Denying Anti-SLAPP Coverage, Massachusetts High Court Draws Activist/Journalist Boundary

A ruling by the highest court in Massachusetts could impact the methods that activists use to advocate their causes, by setting a boundary between activism that is protected by the state’s anti-SLAPP statute and factual reporting, which is not.

Earlier this week, the Massachusetts Supreme Judicial Court (SJC) ruled in Fustolo v. Hollander, SJC-10485 (Mass. Feb. 1, 2010), that the writer of newspaper articles on a local development controversy could not use the state’s anti-SLAPP statute to get defamation claims by a developer dismissed, even though the writer was also involved in the story as the co-founder of a community group that opposed the development. 

The writer’s involvement in the community group did not make her articles an exercise of her "right to petition" on the development issue, the high court said, because the articles were objective journalistic accounts that did not advocate a particular position or disclose the writer’s involvement. 


From Participant to Observer
 

Fredda Hollander became involved in community issues in Boston’s North End neighborhood in the 1990s, and in 1996 co-founded the North End Waterfront
Residents’ Association (NEWRA).  She soon began submitting articles to the Regional
Review
community newspaper, as a means of advocating the organization’s positions. In 1997, the newspaper began paying Hollander for her stories, after instructing her to cover neighborhood meetings, including NEWRA meetings, objectively and factually. Hollander remained a member of NEWRA, but did not disclose this in her Regional Review articles, or write her articles as expressions of her personal opinion or the opinion of NEWRA, according to the court.

In May and June 2006, the Regional Review published five articles written by Hollander on the proposed development of three North End properties by Steven C. Fustolo. Two of these articles reported on NEWRA meetings: one to discuss the issue; and a second meeting at which NEWRA voted to oppose redevelopment of one of the properties. A third article covered the meeting of another community group, North End/Waterfront Neighborhood Council (NEWNC), which voted in favor of the project opposed by NEWRA.

- INFORMATION PROVIDED -
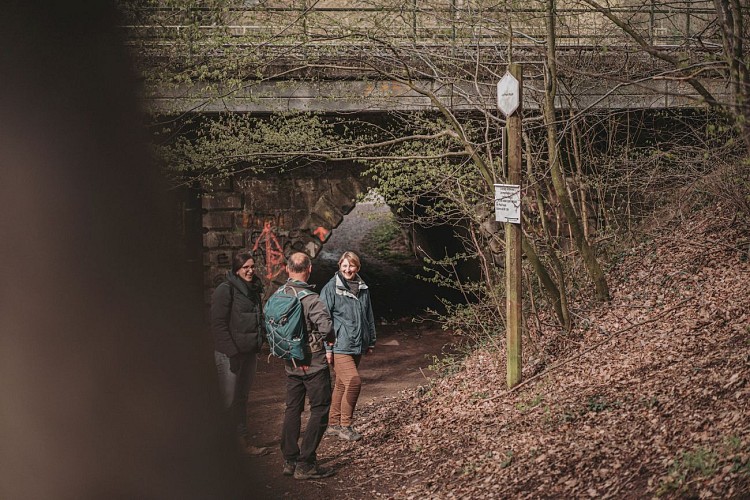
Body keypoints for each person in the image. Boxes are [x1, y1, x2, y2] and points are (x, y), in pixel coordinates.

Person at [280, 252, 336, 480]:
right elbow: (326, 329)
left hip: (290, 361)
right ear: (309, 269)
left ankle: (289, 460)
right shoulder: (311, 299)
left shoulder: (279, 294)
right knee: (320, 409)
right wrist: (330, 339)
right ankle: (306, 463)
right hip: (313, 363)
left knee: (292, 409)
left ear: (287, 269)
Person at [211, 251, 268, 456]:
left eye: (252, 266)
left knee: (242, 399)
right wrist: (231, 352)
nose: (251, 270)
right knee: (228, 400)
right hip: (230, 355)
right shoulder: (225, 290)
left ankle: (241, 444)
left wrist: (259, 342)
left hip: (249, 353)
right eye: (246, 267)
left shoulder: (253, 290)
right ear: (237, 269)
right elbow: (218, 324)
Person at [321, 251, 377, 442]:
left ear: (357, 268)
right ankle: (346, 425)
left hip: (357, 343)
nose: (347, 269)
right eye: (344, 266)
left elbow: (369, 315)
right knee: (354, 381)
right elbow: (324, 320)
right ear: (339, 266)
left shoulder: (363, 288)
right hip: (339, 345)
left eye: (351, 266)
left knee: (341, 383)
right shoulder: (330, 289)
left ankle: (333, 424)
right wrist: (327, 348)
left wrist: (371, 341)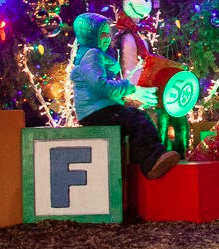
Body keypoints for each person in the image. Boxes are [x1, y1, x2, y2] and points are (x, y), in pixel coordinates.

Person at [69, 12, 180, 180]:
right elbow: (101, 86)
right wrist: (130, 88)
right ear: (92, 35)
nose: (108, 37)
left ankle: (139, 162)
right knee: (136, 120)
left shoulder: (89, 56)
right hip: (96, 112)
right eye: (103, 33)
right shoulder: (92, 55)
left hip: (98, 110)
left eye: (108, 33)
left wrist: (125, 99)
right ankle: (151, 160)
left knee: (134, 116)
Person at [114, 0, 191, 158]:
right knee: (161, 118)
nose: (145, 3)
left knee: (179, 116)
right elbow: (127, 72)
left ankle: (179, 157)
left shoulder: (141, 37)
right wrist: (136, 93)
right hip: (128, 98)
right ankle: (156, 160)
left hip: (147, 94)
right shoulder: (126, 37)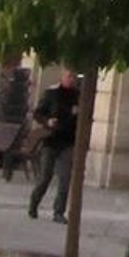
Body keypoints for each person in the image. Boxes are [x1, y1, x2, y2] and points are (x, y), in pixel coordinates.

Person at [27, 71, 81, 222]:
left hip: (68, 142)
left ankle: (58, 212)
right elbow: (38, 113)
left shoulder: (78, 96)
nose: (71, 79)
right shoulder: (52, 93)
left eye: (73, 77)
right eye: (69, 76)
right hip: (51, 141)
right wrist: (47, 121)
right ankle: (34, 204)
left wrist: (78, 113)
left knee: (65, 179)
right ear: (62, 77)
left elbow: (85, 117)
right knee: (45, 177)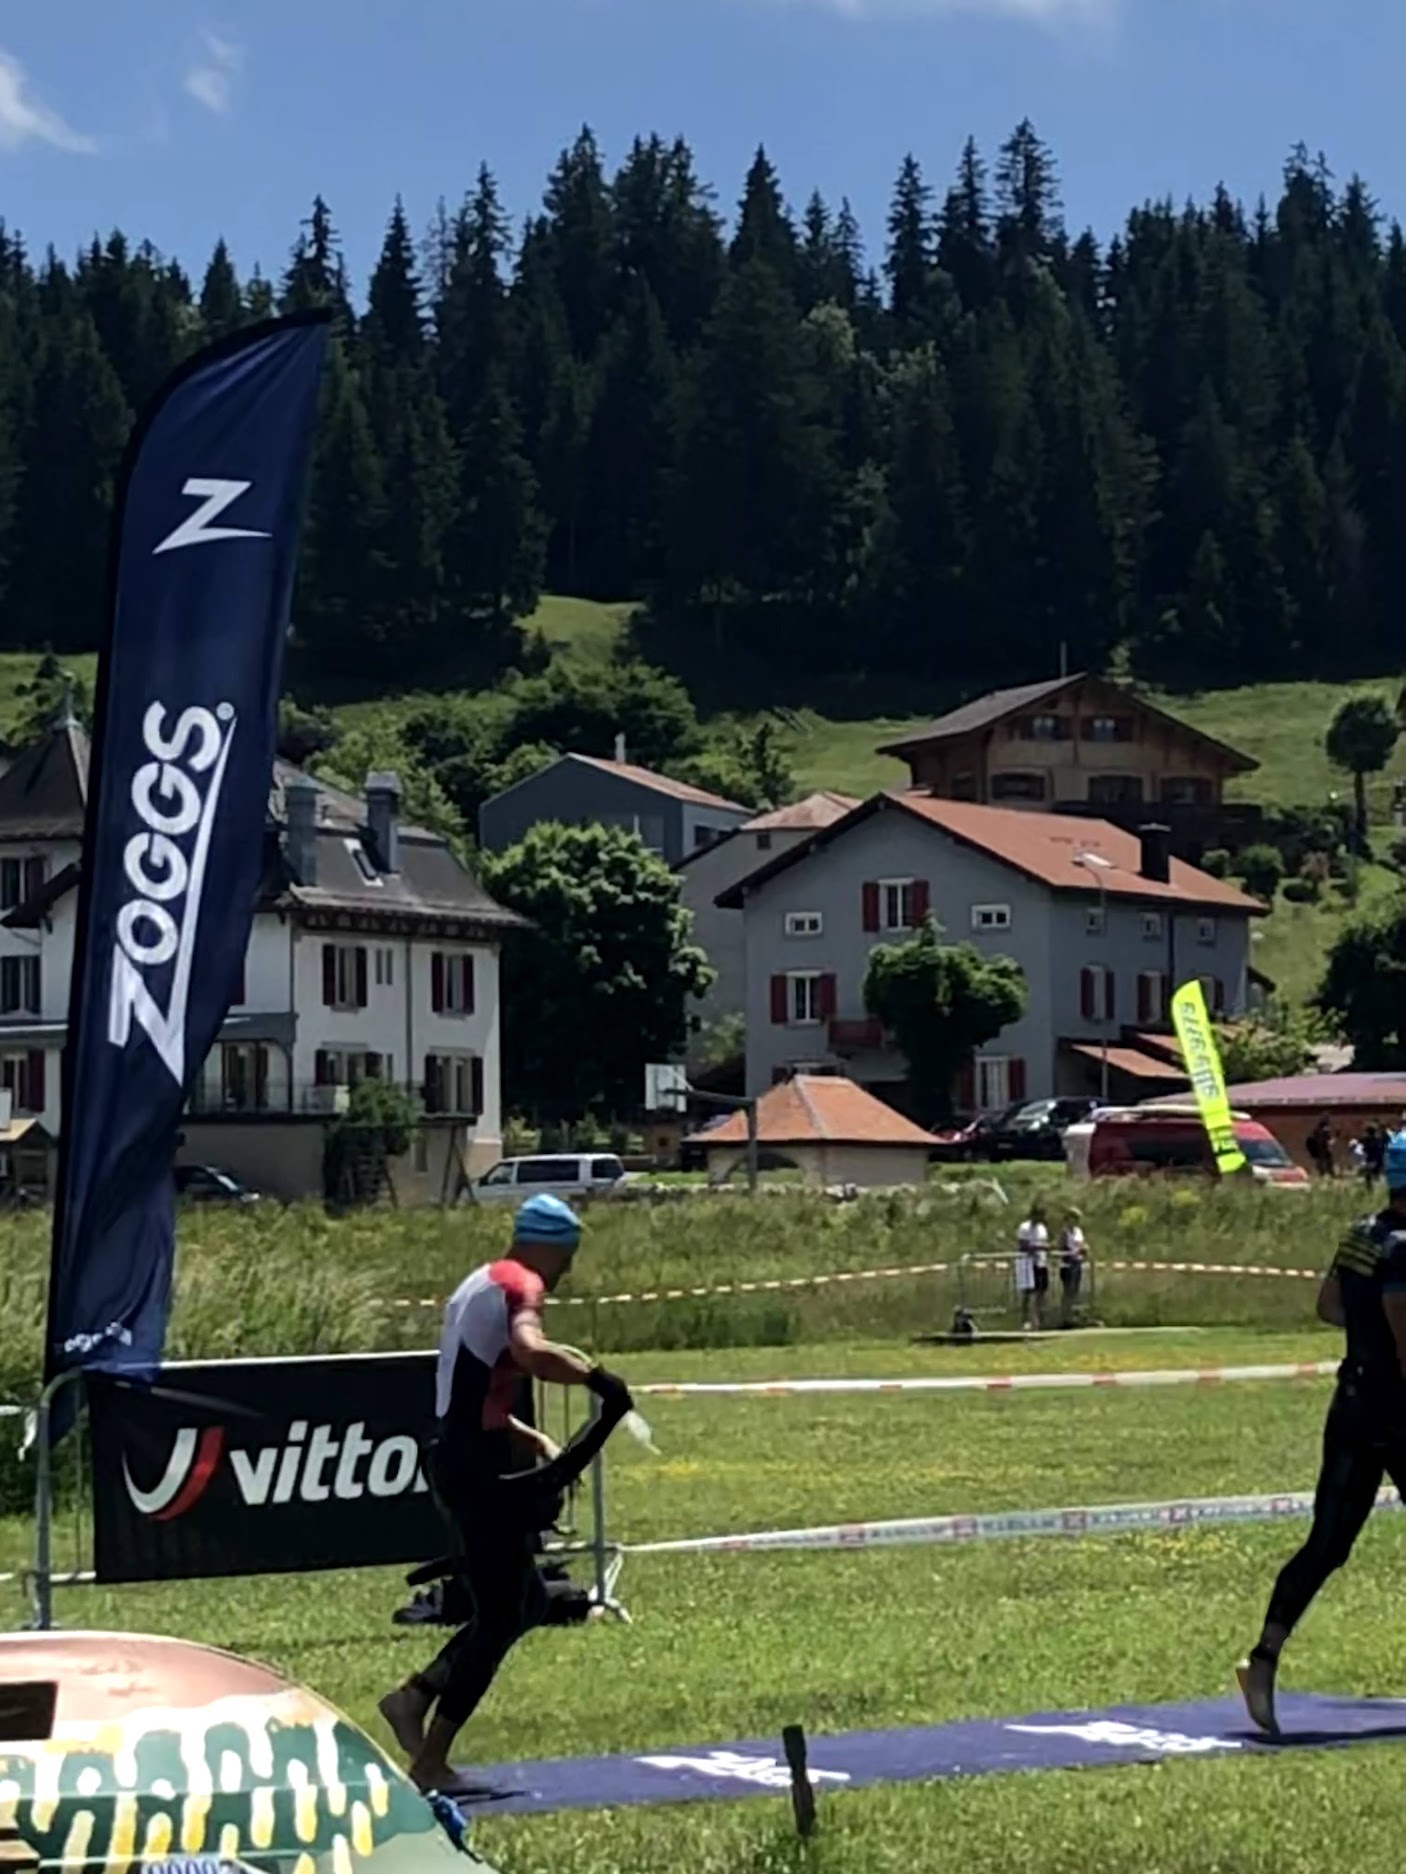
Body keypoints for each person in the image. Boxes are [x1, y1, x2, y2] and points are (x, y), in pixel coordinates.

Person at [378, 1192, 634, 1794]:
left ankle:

---

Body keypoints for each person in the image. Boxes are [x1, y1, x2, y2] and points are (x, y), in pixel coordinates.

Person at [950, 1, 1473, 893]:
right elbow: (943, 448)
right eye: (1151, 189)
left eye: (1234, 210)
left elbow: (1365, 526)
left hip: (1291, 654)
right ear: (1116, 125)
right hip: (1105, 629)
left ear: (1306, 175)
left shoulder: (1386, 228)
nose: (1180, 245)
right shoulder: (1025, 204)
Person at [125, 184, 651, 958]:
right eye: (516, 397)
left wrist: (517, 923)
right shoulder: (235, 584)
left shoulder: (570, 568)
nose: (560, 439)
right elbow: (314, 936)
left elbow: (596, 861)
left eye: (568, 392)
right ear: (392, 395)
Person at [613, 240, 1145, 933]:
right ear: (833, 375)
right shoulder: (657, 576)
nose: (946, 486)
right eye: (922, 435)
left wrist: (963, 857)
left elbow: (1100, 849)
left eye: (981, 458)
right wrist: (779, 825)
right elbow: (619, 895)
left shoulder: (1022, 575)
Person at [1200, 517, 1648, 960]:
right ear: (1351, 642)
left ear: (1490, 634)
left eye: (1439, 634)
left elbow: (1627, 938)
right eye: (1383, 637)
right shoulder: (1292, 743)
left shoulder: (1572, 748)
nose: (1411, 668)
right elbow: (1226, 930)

- EXERCISE -
Continue the article about the Massachusetts anti-SLAPP ruling in Fustolo v. Hollander, starting right after its last sentence.

- EXPECTED ANSWER -
Fustolo sued Hollander for defamation over the five articles, and Hollander sought to dismiss the case under the Massachusetts anti-SLAPP statute, Mass.Gen. Laws ch. 231, § 59H. Anti-SLAPP statutes, which have been adopted by several states, are meant to provide a way to quickly dismiss lawsuits deemed to be "strategic lawsuits against public participation" (SLAPP): lawsuits filed in retaliation for petitioning the government or speaking out on a public issue or controversy.

In Ms. Hollander’s case, the Massachusetts trial court judge denied her anti-SLAPP motion, concluding "that Hollander did not engage in petitioning activities ‘on
her own behalf as a citizen’ because she wrote the articles in her
capacity as a reporter, and also because she received compensation for
doing so." 

Journalist or Activist? 

Hollander appealed to the SJC (docket).

The Citizen Media Law Project (CMLP) joined the American Civil Liberties Union of Massachusetts and the Lawyers’ Committee for Civil Rights Under Law of the Boston Bar Association in submitting an amicus curiae brief—co-authored by Harvard Law School’s Cyberlaw Clinic, representing CMLP—urging the SJC to hold that "factual reporting by community newspapers and their employees qualifies as petitioning activity under the anti-SLAPP statute." (More on the brief.)

[T]he simple fact of gainful
employment by a newspaper, another media outlet or an
advocacy organization is insufficient by itself to
deprive an individual of the protections of the anti-
SLAPP law.

. . . Newspapers, through their
reporters, engage in news reporting to influence,
inform, and bring about governmental consideration of
issues and to foster public participation in order to
effect such consideration. This type of petitioning
activity is exactly what the legislature sought to
protect by enacting the anti-SLAPP law. Because
newspapers, by necessity, petition through the
reporting of their staff, a categorical exclusion of
reporters from the scope of the anti-SLAPP law would
chill expression far more effectively than any SLAPP
suit could.

Amicus Brief, at 6-7.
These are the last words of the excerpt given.